=== Excerpted data ===

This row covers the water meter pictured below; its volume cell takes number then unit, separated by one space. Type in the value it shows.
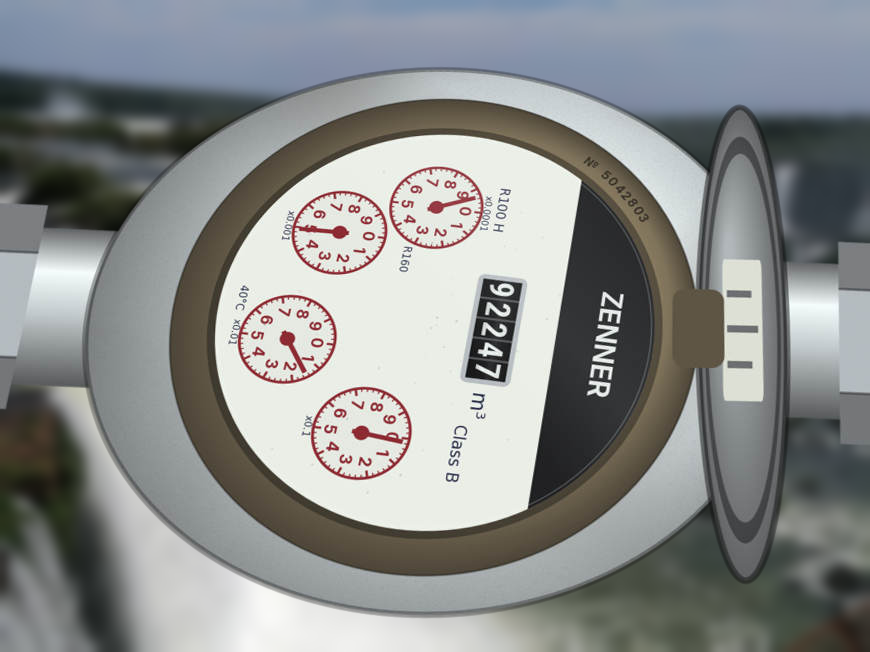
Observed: 92247.0149 m³
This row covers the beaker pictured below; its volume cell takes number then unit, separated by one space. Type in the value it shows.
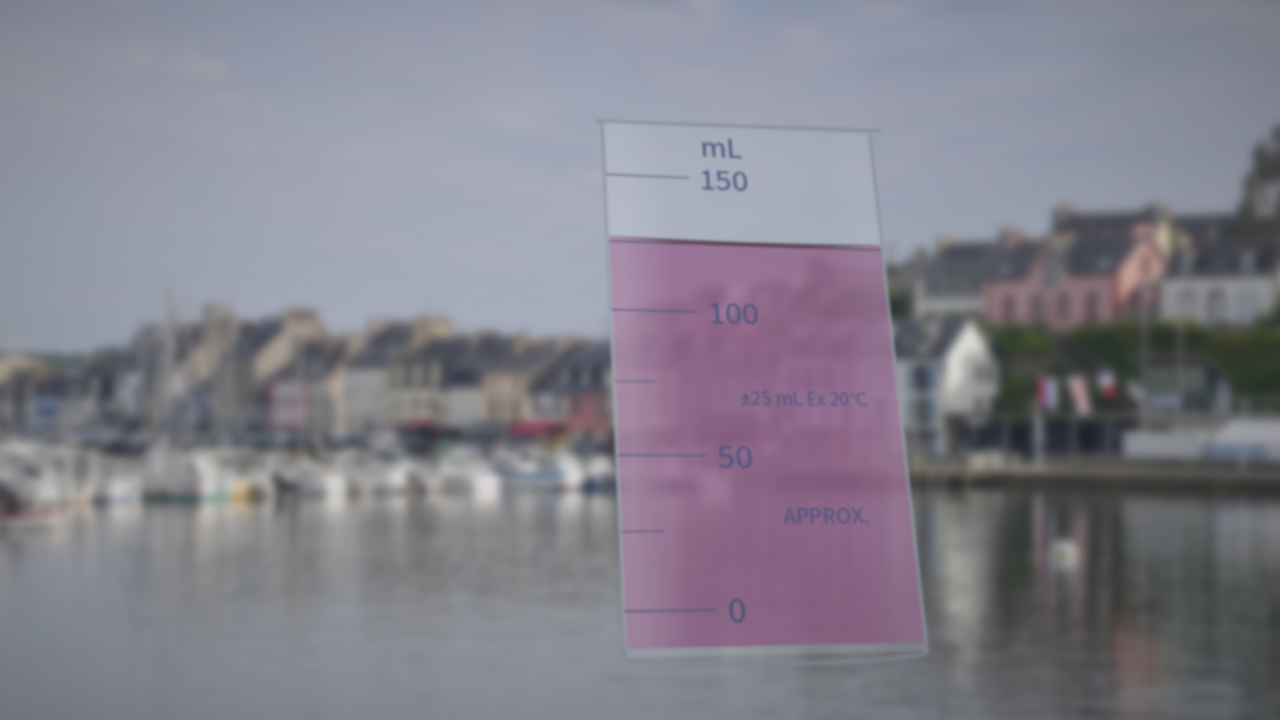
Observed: 125 mL
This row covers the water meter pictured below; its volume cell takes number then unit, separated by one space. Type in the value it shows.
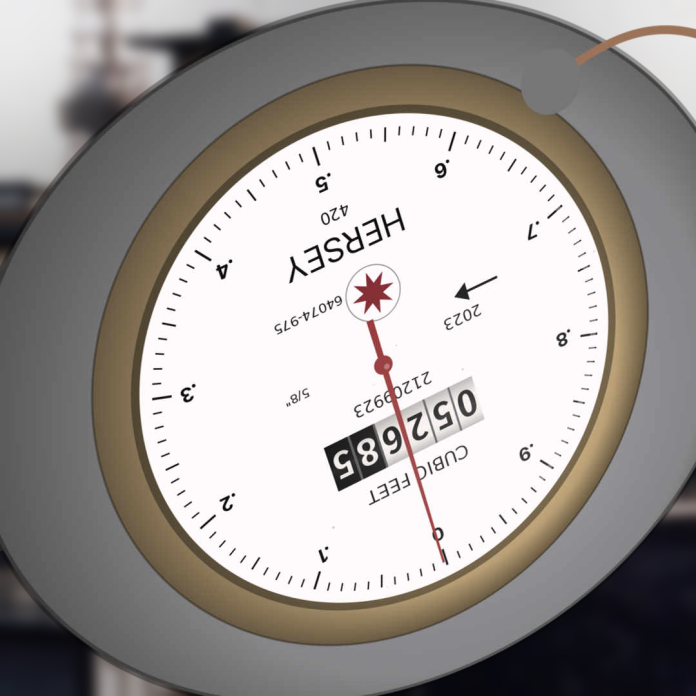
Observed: 52685.00 ft³
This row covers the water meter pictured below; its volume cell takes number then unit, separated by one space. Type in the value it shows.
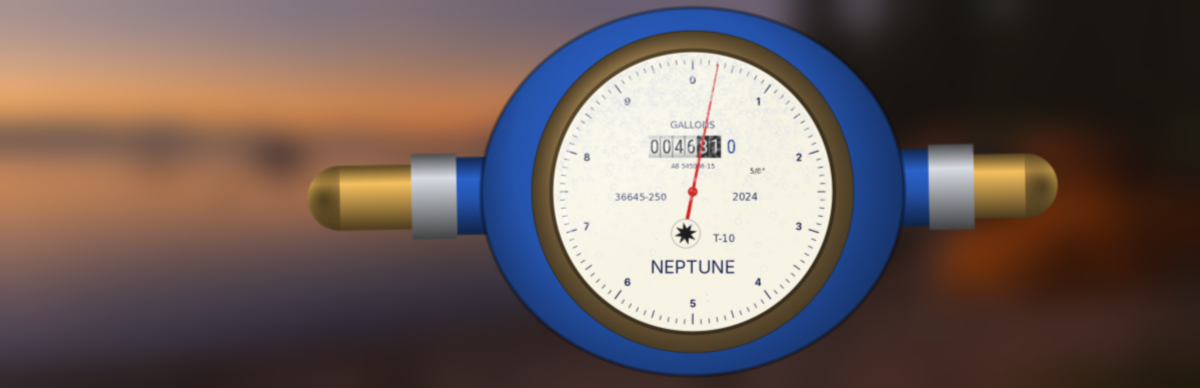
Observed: 46810.3 gal
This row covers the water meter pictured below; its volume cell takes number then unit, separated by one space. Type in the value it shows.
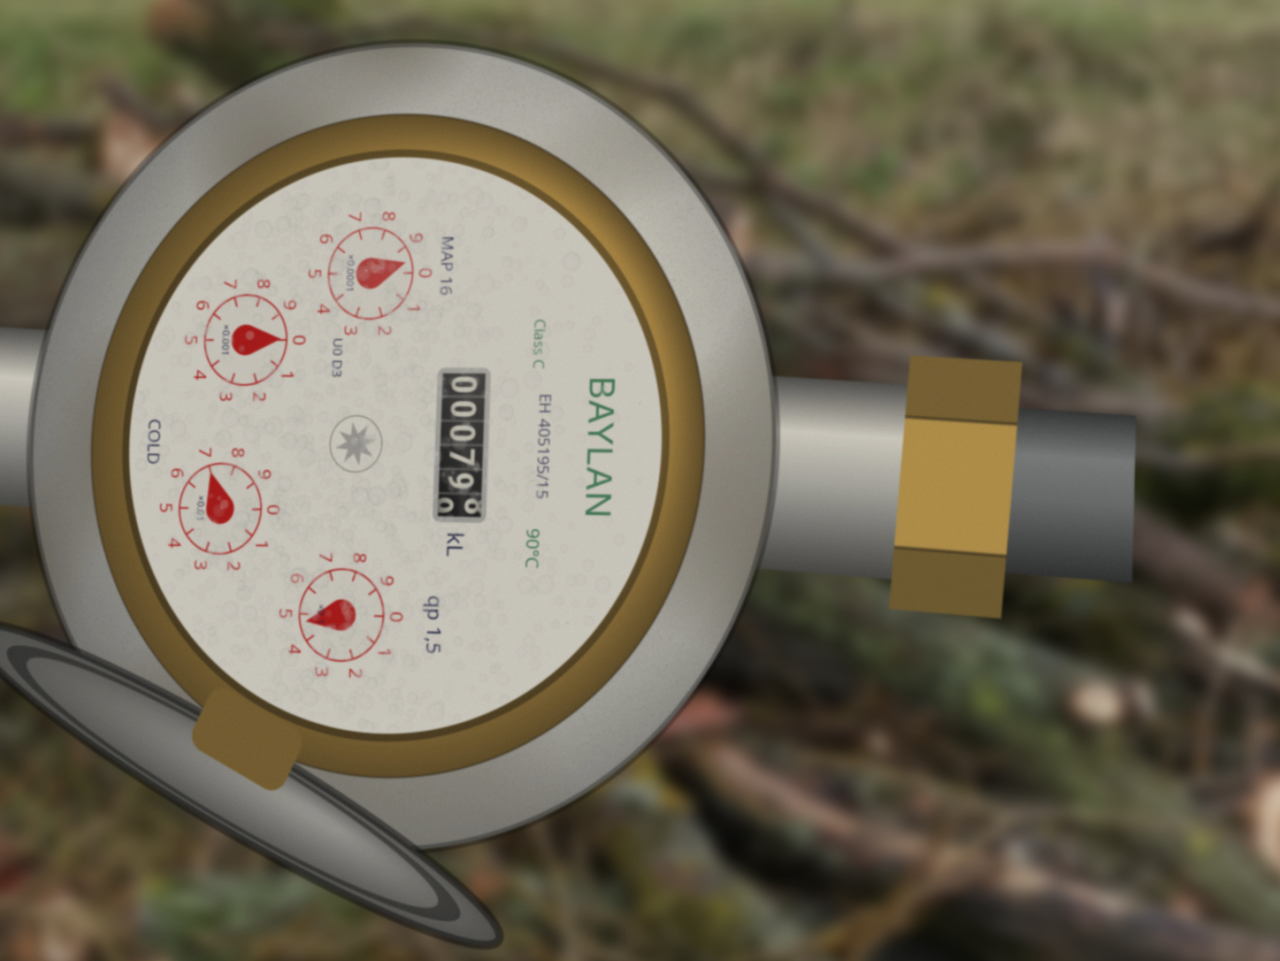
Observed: 798.4699 kL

===

_Task brief:_
Please put each line of the records above into a Markdown table with the columns "Row" and "Line," numbering the rows and leaving out blank lines. Keep the pictures out of the answer.

_Problem solution:_
| Row | Line |
|---|---|
| 1 | This row covers the water meter pictured below; its volume cell takes number then unit, separated by one space. Type in the value it shows. |
| 2 | Observed: 92247.0149 m³ |
| 3 | This row covers the beaker pictured below; its volume cell takes number then unit, separated by one space. Type in the value it shows. |
| 4 | Observed: 125 mL |
| 5 | This row covers the water meter pictured below; its volume cell takes number then unit, separated by one space. Type in the value it shows. |
| 6 | Observed: 52685.00 ft³ |
| 7 | This row covers the water meter pictured below; its volume cell takes number then unit, separated by one space. Type in the value it shows. |
| 8 | Observed: 46810.3 gal |
| 9 | This row covers the water meter pictured below; its volume cell takes number then unit, separated by one space. Type in the value it shows. |
| 10 | Observed: 798.4699 kL |